---------- Source material
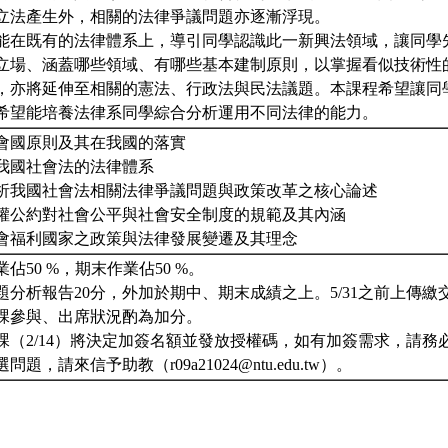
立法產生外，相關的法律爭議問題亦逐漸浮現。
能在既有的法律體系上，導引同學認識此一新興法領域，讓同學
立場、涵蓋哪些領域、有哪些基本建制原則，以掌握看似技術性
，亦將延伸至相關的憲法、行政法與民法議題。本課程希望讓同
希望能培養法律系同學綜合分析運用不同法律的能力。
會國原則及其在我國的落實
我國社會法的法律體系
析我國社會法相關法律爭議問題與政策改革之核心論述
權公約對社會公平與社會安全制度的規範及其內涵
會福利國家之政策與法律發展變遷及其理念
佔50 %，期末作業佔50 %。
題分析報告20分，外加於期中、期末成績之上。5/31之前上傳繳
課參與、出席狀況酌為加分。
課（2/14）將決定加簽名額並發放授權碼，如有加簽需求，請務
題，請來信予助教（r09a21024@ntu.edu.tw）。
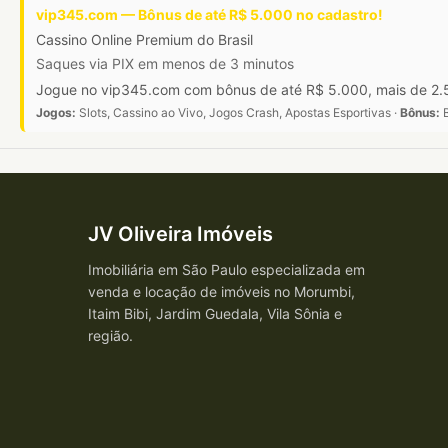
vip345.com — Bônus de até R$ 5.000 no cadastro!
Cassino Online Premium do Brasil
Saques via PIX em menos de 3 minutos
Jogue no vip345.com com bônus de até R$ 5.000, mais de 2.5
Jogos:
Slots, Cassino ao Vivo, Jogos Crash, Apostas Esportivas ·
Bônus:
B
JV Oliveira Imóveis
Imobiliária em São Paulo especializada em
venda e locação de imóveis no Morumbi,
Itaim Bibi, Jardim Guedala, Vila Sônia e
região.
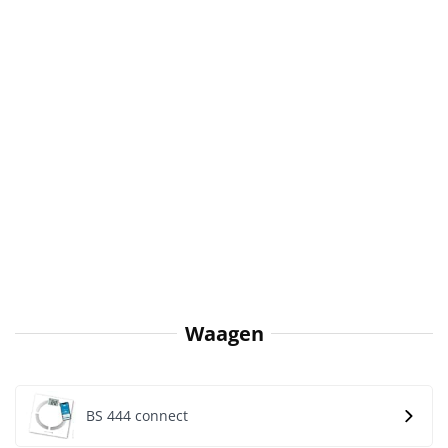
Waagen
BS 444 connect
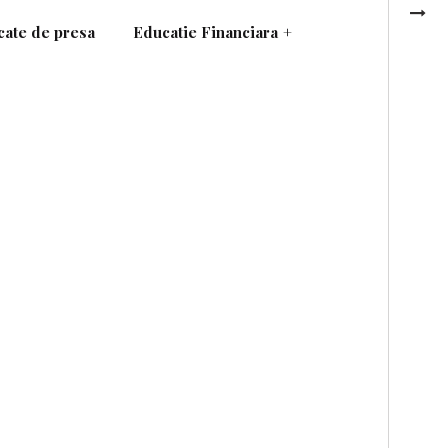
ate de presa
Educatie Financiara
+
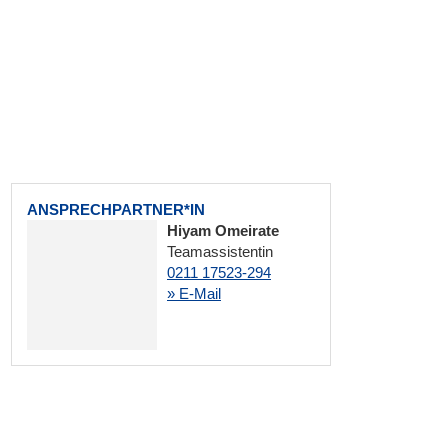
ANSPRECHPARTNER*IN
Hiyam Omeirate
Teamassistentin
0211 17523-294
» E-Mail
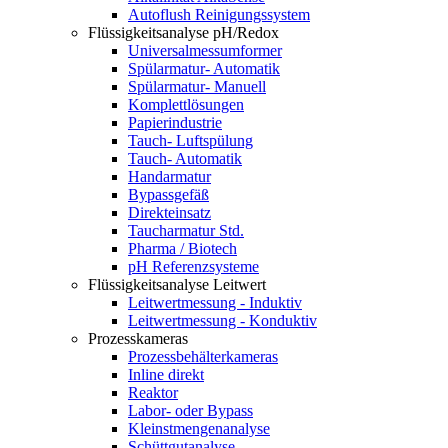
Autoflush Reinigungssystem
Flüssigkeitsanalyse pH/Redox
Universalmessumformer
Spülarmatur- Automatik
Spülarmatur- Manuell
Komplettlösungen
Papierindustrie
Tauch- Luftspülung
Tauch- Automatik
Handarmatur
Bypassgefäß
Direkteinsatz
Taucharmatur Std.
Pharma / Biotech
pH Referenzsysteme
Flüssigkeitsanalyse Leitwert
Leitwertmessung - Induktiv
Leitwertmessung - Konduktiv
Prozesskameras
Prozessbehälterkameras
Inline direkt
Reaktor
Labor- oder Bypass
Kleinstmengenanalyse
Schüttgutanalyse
--------------------
---------- Source material
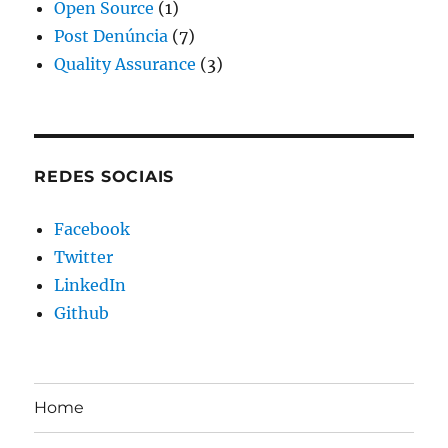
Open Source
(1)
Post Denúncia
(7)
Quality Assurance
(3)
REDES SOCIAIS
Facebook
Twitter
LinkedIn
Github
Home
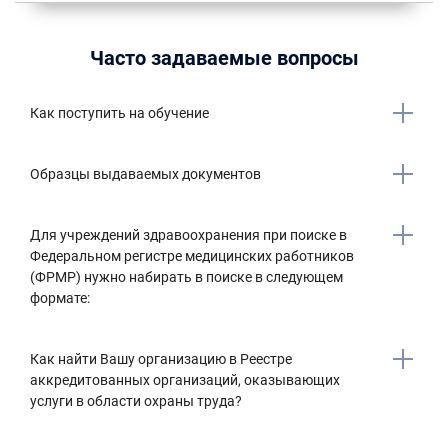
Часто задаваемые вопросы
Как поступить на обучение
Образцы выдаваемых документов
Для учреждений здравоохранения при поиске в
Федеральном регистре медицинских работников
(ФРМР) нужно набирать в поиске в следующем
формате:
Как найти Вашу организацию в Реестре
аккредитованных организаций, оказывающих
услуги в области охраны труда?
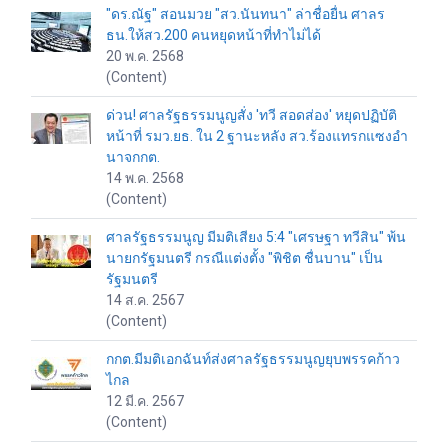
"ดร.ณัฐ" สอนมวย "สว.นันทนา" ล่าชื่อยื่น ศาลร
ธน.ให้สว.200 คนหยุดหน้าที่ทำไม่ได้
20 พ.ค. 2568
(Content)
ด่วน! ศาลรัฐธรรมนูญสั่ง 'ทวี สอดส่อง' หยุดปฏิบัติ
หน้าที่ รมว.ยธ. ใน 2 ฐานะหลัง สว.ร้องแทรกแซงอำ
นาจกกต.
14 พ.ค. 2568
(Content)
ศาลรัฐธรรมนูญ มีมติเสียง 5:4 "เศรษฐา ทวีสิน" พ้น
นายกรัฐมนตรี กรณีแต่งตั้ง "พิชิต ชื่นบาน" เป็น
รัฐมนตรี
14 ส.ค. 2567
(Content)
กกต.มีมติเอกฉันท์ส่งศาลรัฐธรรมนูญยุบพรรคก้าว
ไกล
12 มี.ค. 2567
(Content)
--------------------
Turn the material from the line containing "Часто задаваемые вопросы" through the line containing "услуги в области охраны труда?", inclusive, into a Markdown table with the columns n and Line. Give one numbered row per line and skip any blank lines.

§ **Task solution**
| n | Line |
|---|---|
| 1 | Часто задаваемые вопросы |
| 2 | Как поступить на обучение |
| 3 | Образцы выдаваемых документов |
| 4 | Для учреждений здравоохранения при поиске в |
| 5 | Федеральном регистре медицинских работников |
| 6 | (ФРМР) нужно набирать в поиске в следующем |
| 7 | формате: |
| 8 | Как найти Вашу организацию в Реестре |
| 9 | аккредитованных организаций, оказывающих |
| 10 | услуги в области охраны труда? |